Aujourd’hui, les data scientists de l’entreprise sont totalement autonomes pour modifier le code et le rejouer. Cette étape de migration a pris environ trois semaines. SageMaker permet depuis de surveiller les activités de l’entraînement sur la machine allouée au calcul.

« Les data scientists n’ont plus qu’à lancer une commande via les API SageMaker pour la souscription d’une machine montée à la volée qui récupère les données dans S3 et réalise l’entraînement. »
Pierre-Yves BonnefoyPDG et cofondateur, Olexya et architecte décisionnel/Data Architect, SNCF Réseau

Dans le cas du modèle développé avec Caffe2, il s’agit d’une instance EC2 ml.p3.2xlarge dotée d’un GPU Nvidia Tesla V100 (5 120 cœurs Cuda et 16 Go de VRAM HBM2). Le gain de temps est jugé très appréciable. L’entraînement prenait auparavant trois jours d’affilée, il ne dure plus que dix heures.

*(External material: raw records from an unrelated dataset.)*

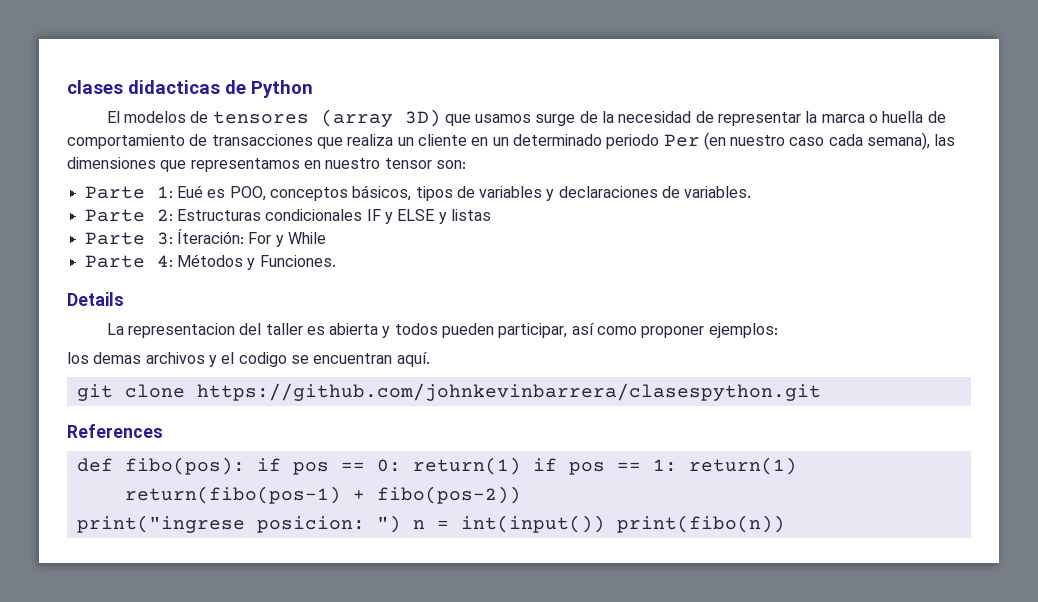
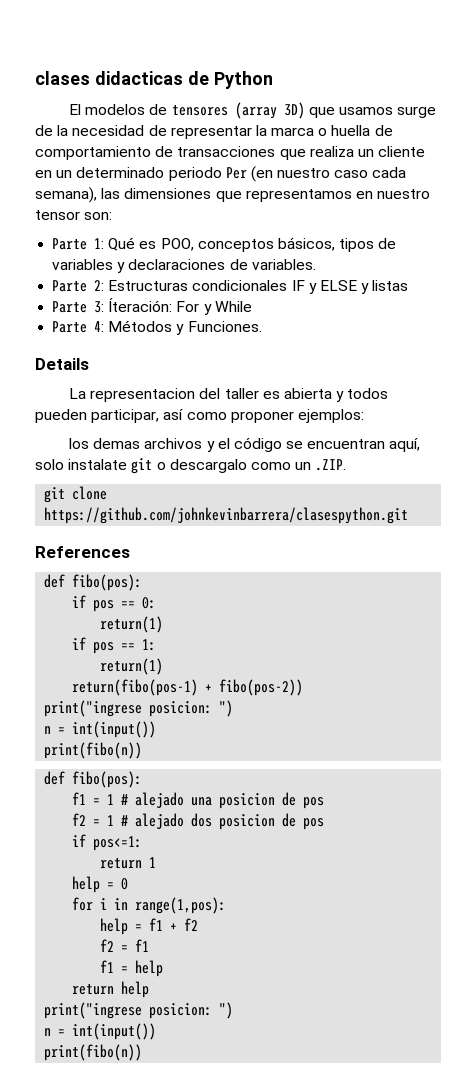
[176,185,203,198] Eué -> [108,237,136,251] Qué
[238,352,287,367] codigo -> [233,437,282,452] código
[396,352,430,367] aquí. -> [389,438,421,452] [35,458,347,474] aquí, solo instalate git o descargalo como un .ZIP.
(245, 466) none -> (143, 582) //
[412,457,521,475] return(1) -> [100,616,164,633] // return(1) //
(677, 465) none -> (157, 645) //
[412,515,785,533] n = int(input()) print(fibo(n)) -> [44,721,157,738] [44,742,143,759] [44,771,143,788] [72,792,325,809] [72,813,325,830] [72,834,143,851] [100,857,157,869] [72,876,129,893] [72,897,227,914] [100,918,199,935] [100,939,150,952] [100,960,164,977] [72,981,150,998] [44,1002,234,1019] [44,1023,157,1040] [44,1044,143,1061] // n = int(input()) // print(fibo(n)) // def fibo(pos): // f1 = 1 # alejado una posicion de pos // f2 = 1 # alejado dos posicion de pos // if pos<=1: // return 1 // help = 0 // for i in range(1,pos): // help = f1 + f2 // f2 = f1 // f1 = help // return help // print("ingrese posicion: ") // n = int(input()) // print(fibo(n))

Avec l’aide d’Olexya, SNCF Réseau a également optimisé les coûts liés à cet algorithme. Les équipes ont configuré des instances Spot Amazon EC2 et le code du modèle dans une image Docker selon les spécifications de SageMaker. De cette manière, le coût d’entraînement aurait été réduit de 71 % par rapport à SageMaker à la demande.

Pour mémoire, Spot est un service qui détecte les instances EC2 non utilisées et qui les alloue à des workloads dits « flexibles » pour des clients sensibles à la question du coût. Cette solution peut également être utilisée à l’inférence du modèle. La même API SageMaker est utilisée dans les deux cas.

D’autres optimisations sont prévues par l’équipe d’Olexya avant que l’algorithme soit embarqué dans des motrices. Les équipes cherchent encore le bon matériel informatique pour supporter ce cas d’usage.

Au total, ce sont une petite dizaine de projets algorithmiques qui sont actuellement développés depuis SageMaker. Pierre-Yves Bonnefoy cite par exemple l’analyse de la consommation électrique des motrices et celle du fonctionnement des caténaires, ou encore l’analyse de facturation.

« C’est un vrai succès », assure aujourd’hui Samuel Descroix qui regarde vers l’avenir. « Nous avons deux étapes majeures. La première, c’est de passer les algorithmes des environnements de data science en production, dans le cadre d’un processus opérationnel et d’aide à la décision. Nous avons brisé la frontière entre les environnements d’innovation et de production. La deuxième, c’est que tous ces algorithmes soient classifiés et certifiés. Un algorithme de détection de défauts doit être cartographié et documenté, afin d’être disponible pour l’ensemble des métiers de l’entreprise ». Bref, il reste encore des chantiers importants, mais le Machine Learning est en tout cas sur de bons rails chez SNCF Réseau.